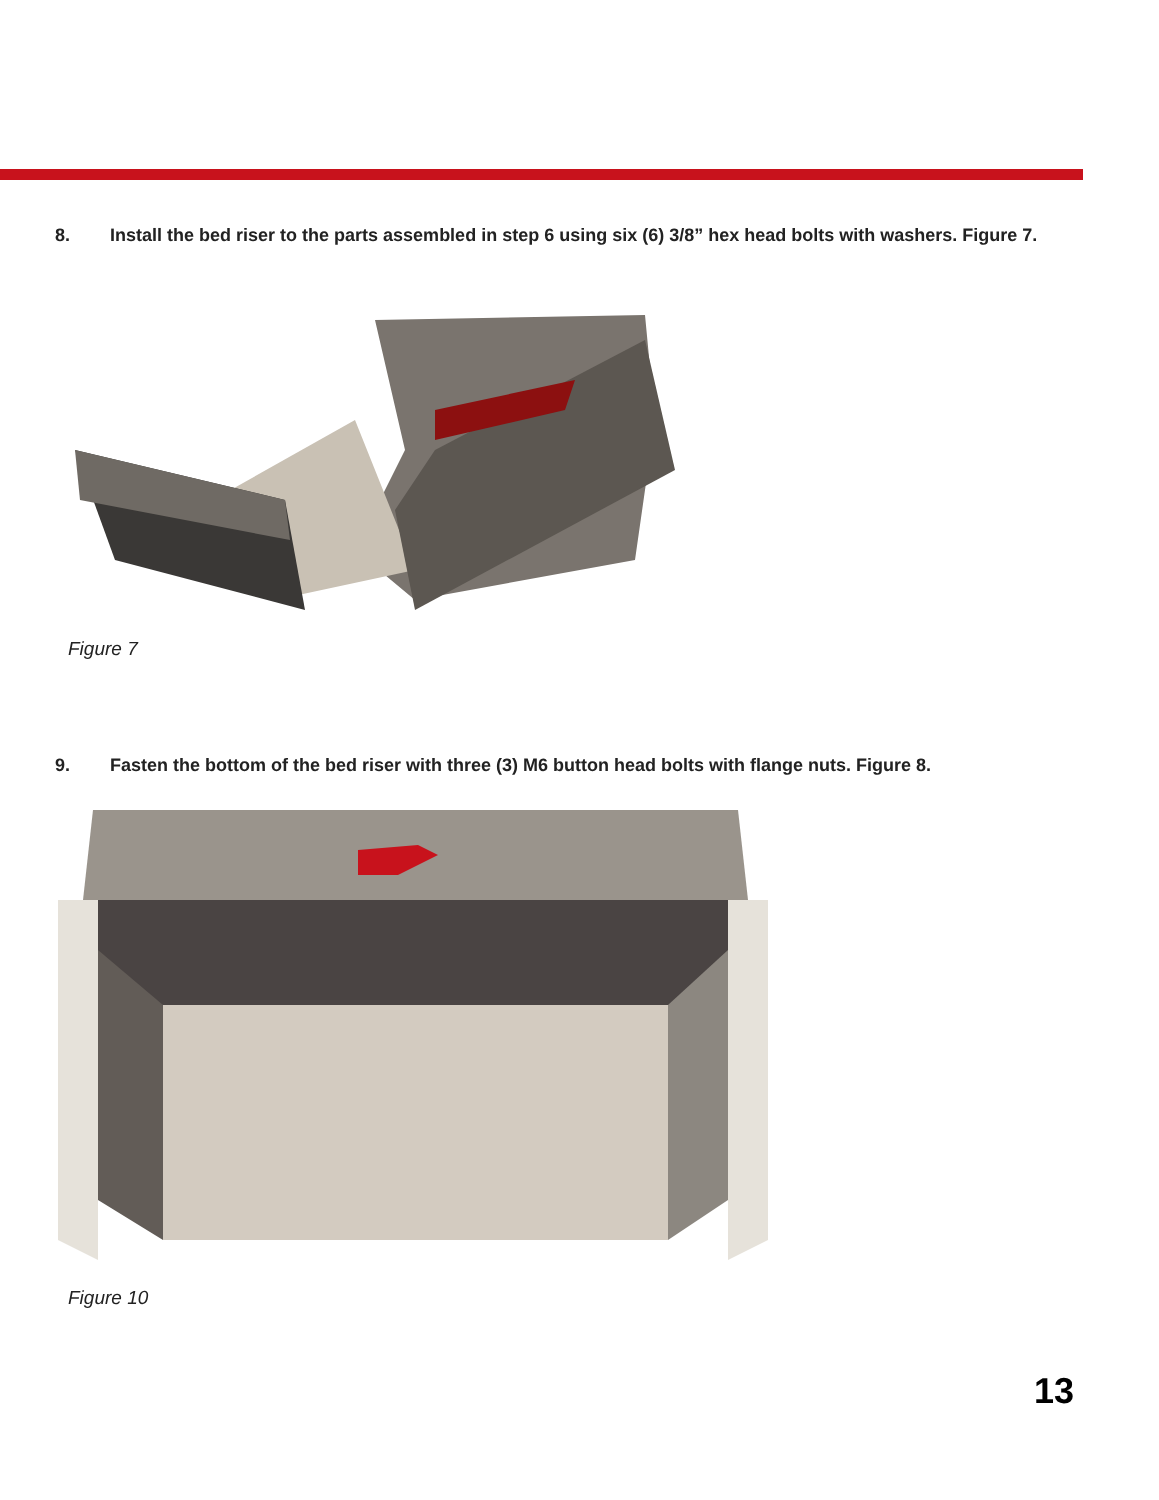8. Install the bed riser to the parts assembled in step 6 using six (6) 3/8” hex head bolts with washers. Figure 7.
Figure 7
9. Fasten the bottom of the bed riser with three (3) M6 button head bolts with flange nuts. Figure 8.
Figure 10
13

━━━

Set down nothing but the lines from the one with "9. Fasten the" through the end of the records, keeping each line exactly as written and including both ends.

■ Exercise answer:
9. Fasten the bottom of the bed riser with three (3) M6 button head bolts with flange nuts. Figure 8.
Figure 10
13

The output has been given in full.